TASK REQUIREMENTS: Please rewrite all of the records below with "Clínica Perdizes" replaced by "Clínica Pinheiros" and everything else kept the same. Omit the pictures from your answer.

○ ○ ○

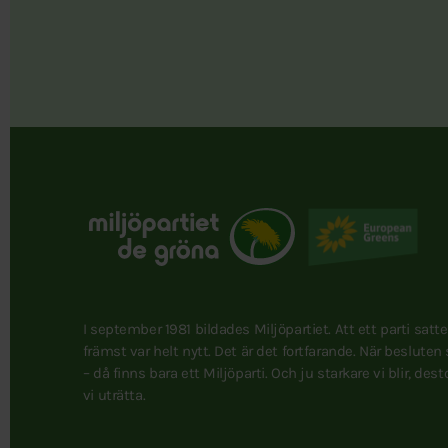
I september 1981 bildades Miljöpartiet. Att ett parti satt
främst var helt nytt. Det är det fortfarande. När besluten
– då finns bara ett Miljöparti. Och ju starkare vi blir, des
vi uträtta.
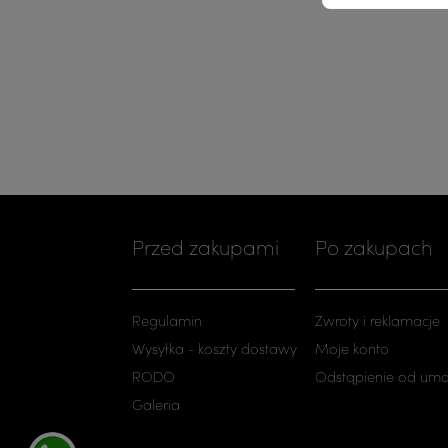
Przed zakupami
Po zakupach
Regulamin
Zwroty i reklamacje
Wysyłka - koszty dostawy
Moje konto
RODO
Odstąpienie od um
Galeria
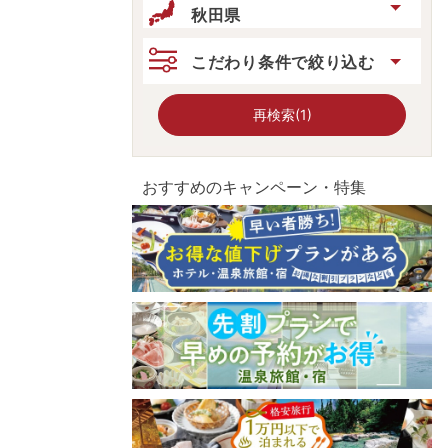
秋田県
こだわり条件で絞り込む
再検索(1)
おすすめのキャンペーン・特集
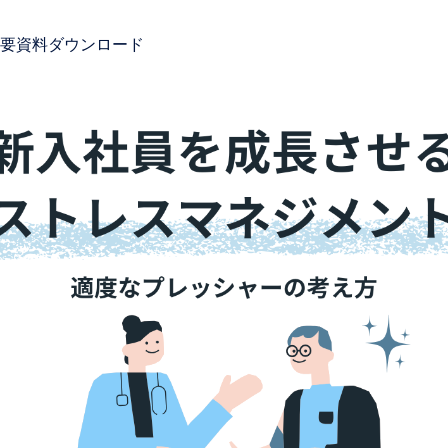
要
資料ダウンロード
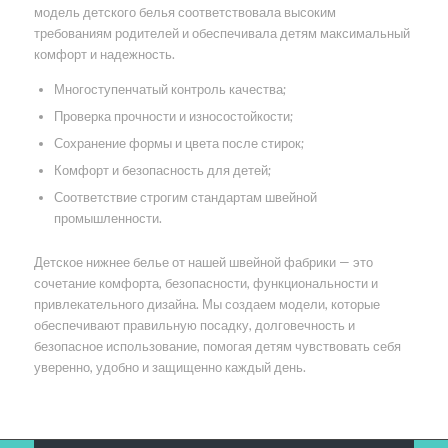
модель детского белья соответствовала высоким
требованиям родителей и обеспечивала детям максимальный
комфорт и надежность.
Многоступенчатый контроль качества;
Проверка прочности и износостойкости;
Сохранение формы и цвета после стирок;
Комфорт и безопасность для детей;
Соответствие строгим стандартам швейной
промышленности.
Детское нижнее белье от нашей швейной фабрики — это
сочетание комфорта, безопасности, функциональности и
привлекательного дизайна. Мы создаем модели, которые
обеспечивают правильную посадку, долговечность и
безопасное использование, помогая детям чувствовать себя
уверенно, удобно и защищенно каждый день.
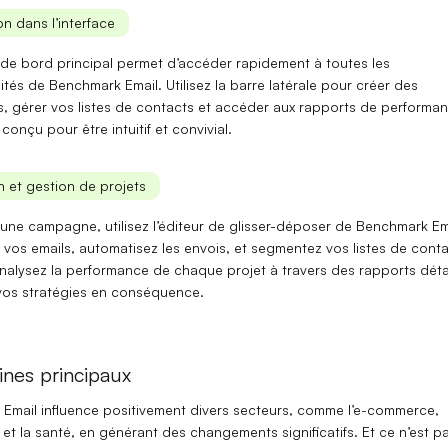
n dans l’interface
de bord principal
permet d’accéder rapidement à toutes les
ités de Benchmark Email. Utilisez la barre latérale pour créer des
s
, gérer vos
listes de contacts
et accéder aux
rapports de performa
 conçu pour être intuitif et convivial.
on et gestion de projets
 une campagne
, utilisez l’éditeur de glisser-déposer de Benchmark Em
 vos emails, automatisez les envois, et segmentez vos
listes de cont
nalysez la performance de chaque projet à travers des rapports détai
 vos stratégies en conséquence.
nes principaux
Email influence positivement
divers secteurs, comme l’e-commerce,
 et la santé, en générant des changements significatifs. Et ce n’est p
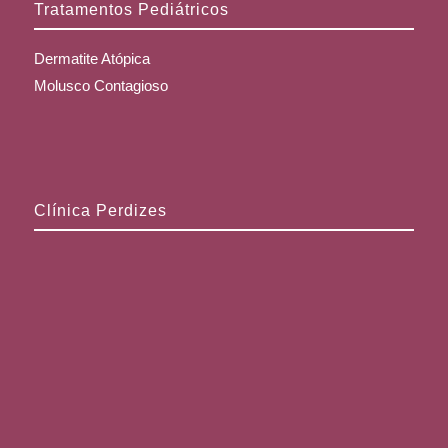
Tratamentos Pediátricos
Dermatite Atópica
Molusco Contagioso
Clínica Perdizes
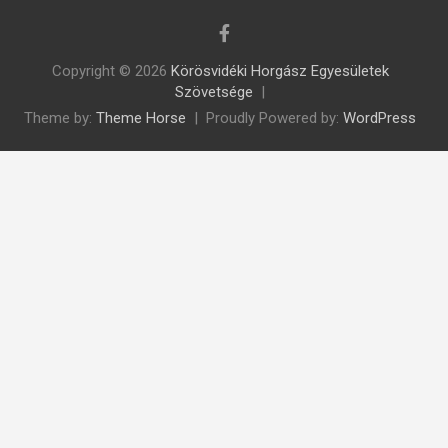
Copyright © 2026
Körösvidéki Horgász Egyesületek
Szövetsége
Theme by:
Theme Horse
Proudly Powered by:
WordPress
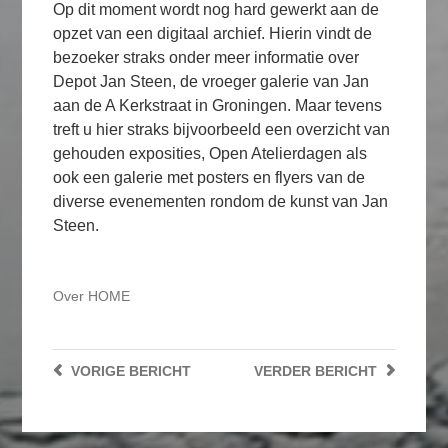
Op dit moment wordt nog hard gewerkt aan de
opzet van een digitaal archief. Hierin vindt de
bezoeker straks onder meer informatie over
Depot Jan Steen, de vroeger galerie van Jan
aan de A Kerkstraat in Groningen. Maar tevens
treft u hier straks bijvoorbeeld een overzicht van
gehouden exposities, Open Atelierdagen als
ook een galerie met posters en flyers van de
diverse evenementen rondom de kunst van Jan
Steen.
Over
HOME
VORIGE
BERICHT
VERDER
BERICHT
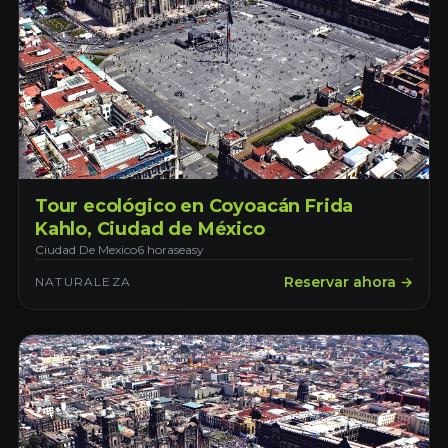
Tour ecológico en Coyoacán Frida
Kahlo, Ciudad de México
Ciudad De Mexico
6 horas
easy
Reservar ahora →
NATURALEZA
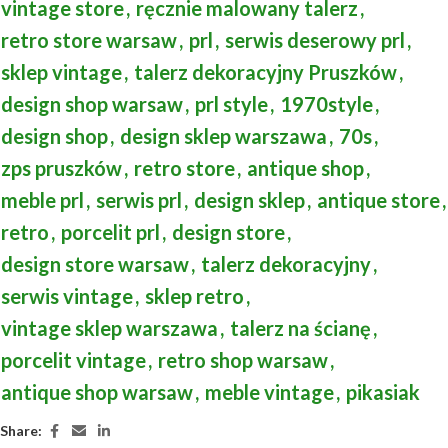
vintage store
,
ręcznie malowany talerz
,
retro store warsaw
,
prl
,
serwis deserowy prl
,
sklep vintage
,
talerz dekoracyjny Pruszków
,
design shop warsaw
,
prl style
,
1970style
,
design shop
,
design sklep warszawa
,
70s
,
zps pruszków
,
retro store
,
antique shop
,
meble prl
,
serwis prl
,
design sklep
,
antique store
,
retro
,
porcelit prl
,
design store
,
design store warsaw
,
talerz dekoracyjny
,
serwis vintage
,
sklep retro
,
vintage sklep warszawa
,
talerz na ścianę
,
porcelit vintage
,
retro shop warsaw
,
antique shop warsaw
,
meble vintage
,
pikasiak
Share:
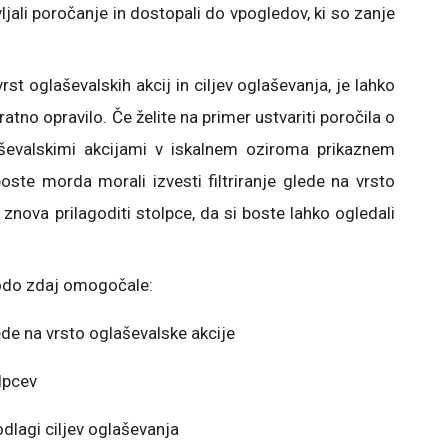
vljali poročanje in dostopali do vpogledov, ki so zanje
rst oglaševalskih akcij in ciljev oglaševanja, je lahko
tno opravilo. Če želite na primer ustvariti poročila o
laševalskimi akcijami v iskalnem oziroma prikaznem
boste morda morali izvesti filtriranje glede na vrsto
 znova prilagoditi stolpce, da si boste lahko ogledali
bodo zdaj omogočale:
de na vrsto oglaševalske akcije
lpcev
lagi ciljev oglaševanja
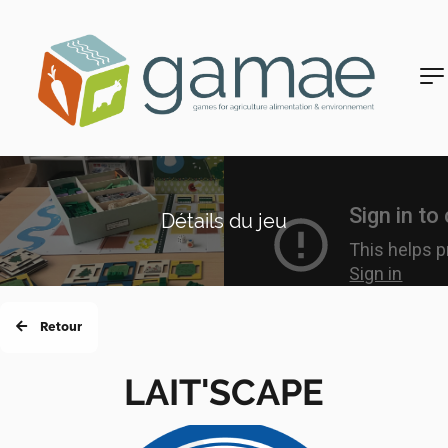
Détails du jeu
Retour
LAIT'SCAPE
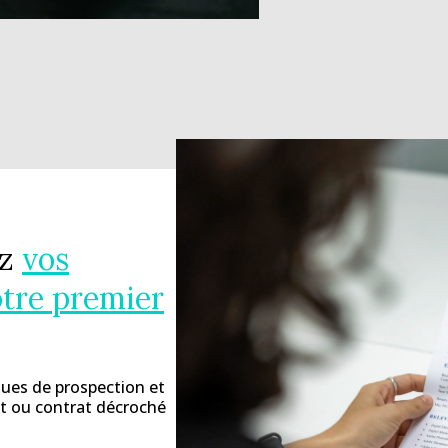
ez
vos
tre premier
ues de prospection et
t ou contrat décroché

○ ○ ○

WRITTEN RESPONSE:
I september 1981 bildades Miljöpartiet. Att ett parti satt
främst var helt nytt. Det är det fortfarande. När besluten
– då finns bara ett Miljöparti. Och ju starkare vi blir, des
vi uträtta.
Przed zakupami
Po zakupach
Regulamin
Zwroty i reklamacje
Wysyłka - koszty dostawy
Moje konto
RODO
Odstąpienie od um
Galeria
秋田県
こだわり条件で絞り込む
再検索(1)
おすすめのキャンペーン・特集
要
資料ダウンロード
модель детского белья соответствовала высоким
требованиям родителей и обеспечивала детям максимальный
комфорт и надежность.
Многоступенчатый контроль качества;
Проверка прочности и износостойкости;
Сохранение формы и цвета после стирок;
Комфорт и безопасность для детей;
Соответствие строгим стандартам швейной
промышленности.
Детское нижнее белье от нашей швейной фабрики — это
сочетание комфорта, безопасности, функциональности и
привлекательного дизайна. Мы создаем модели, которые
обеспечивают правильную посадку, долговечность и
безопасное использование, помогая детям чувствовать себя
уверенно, удобно и защищенно каждый день.
n dans l’interface
de bord principal
permet d’accéder rapidement à toutes les
ités de Benchmark Email. Utilisez la barre latérale pour créer des
s
, gérer vos
listes de contacts
et accéder aux
rapports de performa
 conçu pour être intuitif et convivial.
on et gestion de projets
 une campagne
, utilisez l’éditeur de glisser-déposer de Benchmark Em
 vos emails, automatisez les envois, et segmentez vos
listes de cont
nalysez la performance de chaque projet à travers des rapports détai
 vos stratégies en conséquence.
nes principaux
Email influence positivement
divers secteurs, comme l’e-commerce,
 et la santé, en générant des changements significatifs. Et ce n’est p
Tratamentos Pediátricos
Dermatite Atópica
Molusco Contagioso
Clínica Pinheiros
Copyright © 2026
Körösvidéki Horgász Egyesületek
Szövetsége
Theme by:
Theme Horse
Proudly Powered by:
WordPress
Op dit moment wordt nog hard gewerkt aan de
opzet van een digitaal archief. Hierin vindt de
bezoeker straks onder meer informatie over
Depot Jan Steen, de vroeger galerie van Jan
aan de A Kerkstraat in Groningen. Maar tevens
treft u hier straks bijvoorbeeld een overzicht van
gehouden exposities, Open Atelierdagen als
ook een galerie met posters en flyers van de
diverse evenementen rondom de kunst van Jan
Steen.
Over
HOME
VORIGE
BERICHT
VERDER
BERICHT
Tour ecológico en Coyoacán Frida
Kahlo, Ciudad de México
Ciudad De Mexico
6 horas
easy
Reservar ahora →
NATURALEZA
vintage store
,
ręcznie malowany talerz
,
retro store warsaw
,
prl
,
serwis deserowy prl
,
sklep vintage
,
talerz dekoracyjny Pruszków
,
design shop warsaw
,
prl style
,
1970style
,
design shop
,
design sklep warszawa
,
70s
,
zps pruszków
,
retro store
,
antique shop
,
meble prl
,
serwis prl
,
design sklep
,
antique store
,
retro
,
porcelit prl
,
design store
,
design store warsaw
,
talerz dekoracyjny
,
serwis vintage
,
sklep retro
,
vintage sklep warszawa
,
talerz na ścianę
,
porcelit vintage
,
retro shop warsaw
,
antique shop warsaw
,
meble vintage
,
pikasiak
Share:
vljali poročanje in dostopali do vpogledov, ki so zanje
rst oglaševalskih akcij in ciljev oglaševanja, je lahko
tno opravilo. Če želite na primer ustvariti poročila o
laševalskimi akcijami v iskalnem oziroma prikaznem
boste morda morali izvesti filtriranje glede na vrsto
 znova prilagoditi stolpce, da si boste lahko ogledali
bodo zdaj omogočale:
de na vrsto oglaševalske akcije
lpcev
lagi ciljev oglaševanja
Détails du jeu
Retour
LAIT'SCAPE
ez
vos
tre premier
ues de prospection et
t ou contrat décroché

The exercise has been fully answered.